Yahoo Finance's Jessica Smith joins Yahoo Finance Live to break down the latest stimulus news out of Washington.
SEANA SMITH: But first, we want to get to the latest down in Washington and talk about those stimulus talks. We heard from Senate Majority Leader Mitch McConnell earlier today saying that a compromise might actually be within reach. Jess Smith is always-- as always, keeping a close eye on where the talks stand for us. And Jess, I guess, should we be a little bit more optimistic about where talks stand today?
JESSICA SMITH: I'm nervous to say optimistic, but the fact that McConnell and Pelosi held talks today, that they actually had a conversation, is a good thing, I would think, seeing as we really haven't heard about them talking much throughout these negotiations. Speaker Pelosi has largely dealt with Treasury Secretary Steven Mnuchin. But now we know that she and McConnell did have a phone call today.
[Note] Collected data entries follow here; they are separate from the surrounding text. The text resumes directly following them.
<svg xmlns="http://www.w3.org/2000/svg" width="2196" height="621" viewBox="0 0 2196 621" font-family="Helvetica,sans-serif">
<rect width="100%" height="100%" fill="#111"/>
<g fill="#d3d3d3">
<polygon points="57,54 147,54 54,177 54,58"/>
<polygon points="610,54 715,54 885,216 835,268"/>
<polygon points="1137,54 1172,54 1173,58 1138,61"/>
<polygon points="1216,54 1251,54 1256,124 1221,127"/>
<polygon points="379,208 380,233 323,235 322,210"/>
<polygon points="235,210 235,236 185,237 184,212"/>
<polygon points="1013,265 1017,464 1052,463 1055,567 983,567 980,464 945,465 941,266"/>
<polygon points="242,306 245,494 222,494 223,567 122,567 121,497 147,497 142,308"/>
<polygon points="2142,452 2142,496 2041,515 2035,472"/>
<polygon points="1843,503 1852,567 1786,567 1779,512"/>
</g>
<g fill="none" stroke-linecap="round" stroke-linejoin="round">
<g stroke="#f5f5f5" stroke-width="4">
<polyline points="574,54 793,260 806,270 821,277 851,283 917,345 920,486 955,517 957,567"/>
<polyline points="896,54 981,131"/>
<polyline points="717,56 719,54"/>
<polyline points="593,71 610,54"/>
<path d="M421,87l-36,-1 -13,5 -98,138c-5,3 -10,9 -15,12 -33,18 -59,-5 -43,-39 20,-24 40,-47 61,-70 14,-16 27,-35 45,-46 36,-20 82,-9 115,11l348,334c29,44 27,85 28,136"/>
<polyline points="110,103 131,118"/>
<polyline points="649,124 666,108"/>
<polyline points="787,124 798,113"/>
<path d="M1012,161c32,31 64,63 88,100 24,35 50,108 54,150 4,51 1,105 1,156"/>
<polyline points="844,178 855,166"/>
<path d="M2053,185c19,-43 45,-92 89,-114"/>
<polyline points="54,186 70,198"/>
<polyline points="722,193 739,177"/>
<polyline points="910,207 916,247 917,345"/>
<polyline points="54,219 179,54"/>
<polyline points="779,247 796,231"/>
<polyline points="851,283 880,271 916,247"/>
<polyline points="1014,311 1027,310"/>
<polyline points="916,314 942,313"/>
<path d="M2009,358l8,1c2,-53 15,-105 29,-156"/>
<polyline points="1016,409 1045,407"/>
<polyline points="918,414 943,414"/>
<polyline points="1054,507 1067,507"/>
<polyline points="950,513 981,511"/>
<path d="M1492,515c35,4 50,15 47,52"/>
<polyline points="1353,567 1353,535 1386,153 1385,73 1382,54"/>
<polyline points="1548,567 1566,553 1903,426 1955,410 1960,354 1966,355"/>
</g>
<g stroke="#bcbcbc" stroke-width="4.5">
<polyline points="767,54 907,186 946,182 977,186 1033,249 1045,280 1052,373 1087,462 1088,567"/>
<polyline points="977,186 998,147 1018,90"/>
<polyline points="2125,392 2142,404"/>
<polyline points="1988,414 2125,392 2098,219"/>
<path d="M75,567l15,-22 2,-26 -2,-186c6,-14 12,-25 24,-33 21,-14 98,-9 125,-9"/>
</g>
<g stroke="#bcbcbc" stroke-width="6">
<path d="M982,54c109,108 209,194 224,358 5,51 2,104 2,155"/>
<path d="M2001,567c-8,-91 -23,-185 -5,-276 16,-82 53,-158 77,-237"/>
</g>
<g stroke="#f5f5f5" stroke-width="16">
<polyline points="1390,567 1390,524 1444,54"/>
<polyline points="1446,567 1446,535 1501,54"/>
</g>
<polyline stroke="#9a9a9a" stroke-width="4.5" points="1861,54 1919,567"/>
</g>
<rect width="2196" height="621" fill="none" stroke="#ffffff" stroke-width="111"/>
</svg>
McConnell did say, on the Senate floor, that he had seen some hopeful signs over the past few days. And again, he did say that compromise is within reach, but then he went on to list some of the differences that still remain. He is pushing for a more targeted relief package that Democrats don't like.
There is more growing support for that bipartisan plan that we saw rolled out earlier this week, that $908 billion plan. We know Republicans who are backing that plan did meet with McConnell today to walk him through the proposal that they're putting together. Still not clear if McConnell would change his mind and back that and it's not clear if the president would actually sign that bill. He did say today that he thought they were getting close to a deal, but he didn't say which proposal he would support there. We know Mnuchin had said that President Trump would sign McConnell's targeted relief bill.
So we'll see which one of these proposals that are floating around, if any, leads to some progress. But it sounds like lawmakers are hoping to put some of these proposals in a spending bill to keep the government funded next week. That funding runs out on December 11. So they're up against this deadline, and they may be able to include some provisions in that package.
But there are still some remaining differences. As we've talked about for months, state and local aid and liability protections, those two issues don't seem to be really going anywhere. So we'll see if they can work out those issues. We know that bipartisan plan-- it's not an actual bill yet-- but we do expect to see the final bill at some point early next week. So we'll see if that moves the needle at all in these talks.
ADAM SHAPIRO: Jess, do we know if-- on both sides because there are two different proposals for all of this-- where the airline-- the Payroll Support Program numbers fall? I've seen as high as $25 billion and as low as $17 billion. Is it all still in there?
JESSICA SMITH: You know, the-- these are still very much in flux. And like I mentioned earlier, the $908 billion proposal is still being worked out. We don't have the final legislative text on that yet. I know there was $45 billion initially marked for transportation, some of that going toward airlines. So it's not quite clear what the final number that they're going to put in this bill is quite yet.